━━━ Text provided

FAQs - Learners and Parents
learners and their parents:
Apprenticeships are available in many sectors and industries from engineering to catering, hairdressing to accountancy.
They generally fall into one of three categories:
- Intermediate Level Apprenticeships – NVQ level 2
- Advanced Level Apprenticeships – NVQ level 3
- Higher Apprenticeships – NVQ level 4.
An Apprenticeship is essentially a set of qualifications called a ‘framework’ developed by Sector Skills Councils. Most Apprenticeship frameworks follow a standard format that comprises:
- a National Vocational Qualification (e.g. Level 2 for Intermediate Level Apprenticeships, Level 3 for Advanced Level Apprenticeships)
- key Transferable Skills
- a Technical Certificate.
The learning provider provides the knowledge and develops skills while the employer provides the practical experience to put those skills to the test. Training can be classroom based, in a workshop or in a workplace, depending on the subject and on the learning provider
Yes, you you can do an Apprenticeship but you will not be eligible for funding. That means your employer would have to pay your training costs.
Apprenticeships are an excellent way of gaining qualifications and workplace experience. As an employee, you can earn as you learn and you gain practical skills from the workplace.
Getting qualified while on the job can also mean: • you work better and more effectively • it can set you up to move into new and better jobs • you get better pay • you get to experience new and different challenges • your existing skills and knowledge are recognised and can help you gain a qualification faster • you learn at your own pace and get support when you need it • better job security • you gain skills and knowledge which can be used across a range of jobs and industries.

━━━━━━
━━━ Extracted material

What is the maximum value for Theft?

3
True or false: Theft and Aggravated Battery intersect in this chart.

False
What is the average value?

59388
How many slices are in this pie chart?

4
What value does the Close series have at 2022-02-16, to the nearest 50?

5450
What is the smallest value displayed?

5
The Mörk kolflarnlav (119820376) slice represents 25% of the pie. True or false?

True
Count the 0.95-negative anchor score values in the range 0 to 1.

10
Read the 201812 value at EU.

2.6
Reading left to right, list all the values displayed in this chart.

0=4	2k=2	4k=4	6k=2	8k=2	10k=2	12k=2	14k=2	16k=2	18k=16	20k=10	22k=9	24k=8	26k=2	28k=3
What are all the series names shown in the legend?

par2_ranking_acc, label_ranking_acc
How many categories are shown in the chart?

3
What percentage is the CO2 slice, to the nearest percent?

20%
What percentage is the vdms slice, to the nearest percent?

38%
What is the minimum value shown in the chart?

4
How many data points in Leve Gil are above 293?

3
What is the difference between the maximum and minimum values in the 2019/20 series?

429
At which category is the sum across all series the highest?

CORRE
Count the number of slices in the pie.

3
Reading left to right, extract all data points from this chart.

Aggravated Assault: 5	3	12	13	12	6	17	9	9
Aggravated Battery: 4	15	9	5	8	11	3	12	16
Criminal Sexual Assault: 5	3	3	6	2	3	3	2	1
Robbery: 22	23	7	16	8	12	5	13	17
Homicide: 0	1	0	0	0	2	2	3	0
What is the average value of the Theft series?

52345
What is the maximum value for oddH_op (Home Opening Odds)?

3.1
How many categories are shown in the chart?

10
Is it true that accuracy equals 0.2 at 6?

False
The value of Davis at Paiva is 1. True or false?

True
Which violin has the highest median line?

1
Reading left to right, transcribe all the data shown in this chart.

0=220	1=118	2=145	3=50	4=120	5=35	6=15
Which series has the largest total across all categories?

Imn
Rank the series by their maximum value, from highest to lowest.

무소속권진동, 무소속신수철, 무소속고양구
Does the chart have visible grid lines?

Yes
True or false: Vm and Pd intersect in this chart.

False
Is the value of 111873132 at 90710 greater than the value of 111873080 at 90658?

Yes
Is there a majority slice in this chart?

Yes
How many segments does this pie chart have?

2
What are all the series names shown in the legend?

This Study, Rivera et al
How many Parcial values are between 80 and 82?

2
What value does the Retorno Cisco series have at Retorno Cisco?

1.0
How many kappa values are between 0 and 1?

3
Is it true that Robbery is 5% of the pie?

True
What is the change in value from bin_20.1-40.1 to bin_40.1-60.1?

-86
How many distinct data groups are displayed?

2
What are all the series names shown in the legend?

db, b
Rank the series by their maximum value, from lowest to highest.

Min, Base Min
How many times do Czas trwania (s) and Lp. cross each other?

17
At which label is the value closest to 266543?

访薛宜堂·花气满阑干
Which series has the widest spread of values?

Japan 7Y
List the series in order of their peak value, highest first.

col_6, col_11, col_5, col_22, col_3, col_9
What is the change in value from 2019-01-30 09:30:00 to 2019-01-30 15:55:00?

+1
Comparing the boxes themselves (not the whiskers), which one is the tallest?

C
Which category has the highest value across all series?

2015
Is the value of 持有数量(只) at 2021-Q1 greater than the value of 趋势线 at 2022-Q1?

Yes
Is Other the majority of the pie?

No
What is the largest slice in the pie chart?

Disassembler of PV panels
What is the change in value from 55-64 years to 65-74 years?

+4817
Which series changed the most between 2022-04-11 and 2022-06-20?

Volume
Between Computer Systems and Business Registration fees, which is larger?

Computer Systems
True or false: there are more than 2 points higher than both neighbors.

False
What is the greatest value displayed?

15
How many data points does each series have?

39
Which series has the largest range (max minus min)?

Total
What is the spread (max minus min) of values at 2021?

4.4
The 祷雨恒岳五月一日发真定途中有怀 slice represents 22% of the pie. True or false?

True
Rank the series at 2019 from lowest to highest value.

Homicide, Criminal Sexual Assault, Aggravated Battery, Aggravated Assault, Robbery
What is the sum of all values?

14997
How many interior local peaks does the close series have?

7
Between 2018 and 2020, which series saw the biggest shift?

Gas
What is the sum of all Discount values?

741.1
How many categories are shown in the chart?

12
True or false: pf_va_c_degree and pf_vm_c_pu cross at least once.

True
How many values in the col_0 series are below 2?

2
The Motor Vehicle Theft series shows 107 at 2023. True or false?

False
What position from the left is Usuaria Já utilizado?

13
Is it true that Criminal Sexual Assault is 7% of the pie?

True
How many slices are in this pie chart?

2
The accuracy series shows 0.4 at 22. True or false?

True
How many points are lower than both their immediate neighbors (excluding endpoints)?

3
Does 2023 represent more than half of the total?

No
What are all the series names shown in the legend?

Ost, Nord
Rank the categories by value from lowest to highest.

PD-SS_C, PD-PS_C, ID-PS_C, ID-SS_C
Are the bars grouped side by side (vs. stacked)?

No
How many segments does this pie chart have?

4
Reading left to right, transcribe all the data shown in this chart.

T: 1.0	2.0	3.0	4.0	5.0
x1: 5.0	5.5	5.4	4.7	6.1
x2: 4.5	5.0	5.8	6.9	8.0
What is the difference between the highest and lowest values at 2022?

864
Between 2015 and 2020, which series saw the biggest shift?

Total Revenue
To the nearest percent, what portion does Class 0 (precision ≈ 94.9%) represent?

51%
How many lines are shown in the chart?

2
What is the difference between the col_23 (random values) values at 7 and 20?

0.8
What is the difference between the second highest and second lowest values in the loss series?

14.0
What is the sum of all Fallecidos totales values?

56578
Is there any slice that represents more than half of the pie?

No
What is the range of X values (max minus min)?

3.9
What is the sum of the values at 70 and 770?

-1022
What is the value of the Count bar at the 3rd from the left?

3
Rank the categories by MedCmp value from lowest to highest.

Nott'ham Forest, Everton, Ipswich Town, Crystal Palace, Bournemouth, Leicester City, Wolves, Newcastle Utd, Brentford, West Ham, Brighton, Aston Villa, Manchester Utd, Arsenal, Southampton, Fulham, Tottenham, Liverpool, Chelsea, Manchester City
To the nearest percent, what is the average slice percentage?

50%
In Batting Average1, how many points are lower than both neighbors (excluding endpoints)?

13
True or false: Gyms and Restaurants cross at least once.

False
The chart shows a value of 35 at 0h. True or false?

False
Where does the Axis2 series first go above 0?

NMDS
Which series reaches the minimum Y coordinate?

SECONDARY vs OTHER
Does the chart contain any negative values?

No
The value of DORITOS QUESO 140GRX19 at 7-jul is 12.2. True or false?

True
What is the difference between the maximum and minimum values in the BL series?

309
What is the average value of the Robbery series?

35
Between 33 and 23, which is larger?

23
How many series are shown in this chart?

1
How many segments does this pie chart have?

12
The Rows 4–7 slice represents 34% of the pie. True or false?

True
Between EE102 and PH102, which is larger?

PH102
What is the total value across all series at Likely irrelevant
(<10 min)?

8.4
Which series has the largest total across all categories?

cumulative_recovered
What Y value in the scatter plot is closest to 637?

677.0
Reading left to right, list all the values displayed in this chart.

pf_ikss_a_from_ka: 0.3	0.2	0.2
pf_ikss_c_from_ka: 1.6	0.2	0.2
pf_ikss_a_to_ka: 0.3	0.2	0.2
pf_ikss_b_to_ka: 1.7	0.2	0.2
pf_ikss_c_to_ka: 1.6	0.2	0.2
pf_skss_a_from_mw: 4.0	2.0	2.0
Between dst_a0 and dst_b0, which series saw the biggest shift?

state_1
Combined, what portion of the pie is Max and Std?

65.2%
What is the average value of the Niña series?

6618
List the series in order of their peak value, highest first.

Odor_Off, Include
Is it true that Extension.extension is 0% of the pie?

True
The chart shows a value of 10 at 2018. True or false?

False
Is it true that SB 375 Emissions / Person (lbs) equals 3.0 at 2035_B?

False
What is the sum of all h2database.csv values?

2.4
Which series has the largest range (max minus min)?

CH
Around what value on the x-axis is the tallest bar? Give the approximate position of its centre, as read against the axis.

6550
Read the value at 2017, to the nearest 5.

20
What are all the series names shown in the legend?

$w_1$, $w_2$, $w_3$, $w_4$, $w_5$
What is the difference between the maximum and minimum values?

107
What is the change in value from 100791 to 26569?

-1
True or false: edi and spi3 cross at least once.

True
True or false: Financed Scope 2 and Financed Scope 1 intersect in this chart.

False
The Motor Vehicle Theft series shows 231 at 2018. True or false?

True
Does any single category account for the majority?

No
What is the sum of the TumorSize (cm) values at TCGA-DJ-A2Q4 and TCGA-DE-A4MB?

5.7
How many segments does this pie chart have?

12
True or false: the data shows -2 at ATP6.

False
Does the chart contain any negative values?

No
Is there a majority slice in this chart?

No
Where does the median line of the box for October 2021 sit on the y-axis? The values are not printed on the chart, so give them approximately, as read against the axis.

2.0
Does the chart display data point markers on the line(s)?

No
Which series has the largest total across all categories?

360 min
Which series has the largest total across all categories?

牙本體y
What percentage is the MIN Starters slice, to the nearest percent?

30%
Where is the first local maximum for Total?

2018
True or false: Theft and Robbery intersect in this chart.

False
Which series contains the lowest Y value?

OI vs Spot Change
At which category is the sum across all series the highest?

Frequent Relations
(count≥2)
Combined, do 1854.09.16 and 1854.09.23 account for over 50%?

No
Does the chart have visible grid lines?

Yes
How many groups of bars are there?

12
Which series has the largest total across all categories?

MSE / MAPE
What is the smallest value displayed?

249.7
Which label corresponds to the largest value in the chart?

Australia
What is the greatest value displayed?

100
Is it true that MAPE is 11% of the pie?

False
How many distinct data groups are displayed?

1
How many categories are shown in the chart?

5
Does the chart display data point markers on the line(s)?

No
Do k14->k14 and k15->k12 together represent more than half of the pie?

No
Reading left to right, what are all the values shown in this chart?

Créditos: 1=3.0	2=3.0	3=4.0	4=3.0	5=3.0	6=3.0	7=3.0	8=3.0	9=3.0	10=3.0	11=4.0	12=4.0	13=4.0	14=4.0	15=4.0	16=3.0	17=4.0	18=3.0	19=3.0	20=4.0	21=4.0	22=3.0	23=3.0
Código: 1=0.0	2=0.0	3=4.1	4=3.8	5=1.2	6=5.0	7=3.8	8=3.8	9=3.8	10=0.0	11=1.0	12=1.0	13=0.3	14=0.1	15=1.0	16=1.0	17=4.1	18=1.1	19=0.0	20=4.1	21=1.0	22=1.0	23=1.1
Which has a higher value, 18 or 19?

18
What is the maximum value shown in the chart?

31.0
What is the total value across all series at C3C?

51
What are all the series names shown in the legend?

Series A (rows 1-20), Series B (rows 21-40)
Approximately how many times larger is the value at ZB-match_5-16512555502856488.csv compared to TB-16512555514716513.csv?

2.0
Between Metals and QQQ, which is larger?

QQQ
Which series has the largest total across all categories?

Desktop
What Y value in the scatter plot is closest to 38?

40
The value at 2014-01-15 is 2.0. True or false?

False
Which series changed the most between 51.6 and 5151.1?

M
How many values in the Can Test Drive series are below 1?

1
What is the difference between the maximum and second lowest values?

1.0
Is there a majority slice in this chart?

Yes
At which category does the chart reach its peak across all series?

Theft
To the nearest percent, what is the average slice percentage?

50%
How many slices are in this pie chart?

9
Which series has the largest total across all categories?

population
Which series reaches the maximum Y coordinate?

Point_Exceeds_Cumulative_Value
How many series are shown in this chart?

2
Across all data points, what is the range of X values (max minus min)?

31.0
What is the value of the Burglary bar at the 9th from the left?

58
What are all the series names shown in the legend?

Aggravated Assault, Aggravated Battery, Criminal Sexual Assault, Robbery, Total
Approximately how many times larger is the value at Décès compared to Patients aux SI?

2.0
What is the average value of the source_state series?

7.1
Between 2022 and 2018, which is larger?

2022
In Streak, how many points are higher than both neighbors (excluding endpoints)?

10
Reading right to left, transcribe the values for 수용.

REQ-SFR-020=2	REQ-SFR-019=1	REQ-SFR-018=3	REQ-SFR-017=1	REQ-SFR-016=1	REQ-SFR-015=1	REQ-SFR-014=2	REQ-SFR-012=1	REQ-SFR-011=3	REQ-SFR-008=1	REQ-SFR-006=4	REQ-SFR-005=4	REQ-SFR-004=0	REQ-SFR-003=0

━━━━━━

Task brief — Return the stretch of the apprenticeship FAQ from "They generally fall" through "Advanced Level Apprenticeships)", copied word for word.

Answer to the problem —
They generally fall into one of three categories:
- Intermediate Level Apprenticeships – NVQ level 2
- Advanced Level Apprenticeships – NVQ level 3
- Higher Apprenticeships – NVQ level 4.
An Apprenticeship is essentially a set of qualifications called a ‘framework’ developed by Sector Skills Councils. Most Apprenticeship frameworks follow a standard format that comprises:
- a National Vocational Qualification (e.g. Level 2 for Intermediate Level Apprenticeships, Level 3 for Advanced Level Apprenticeships)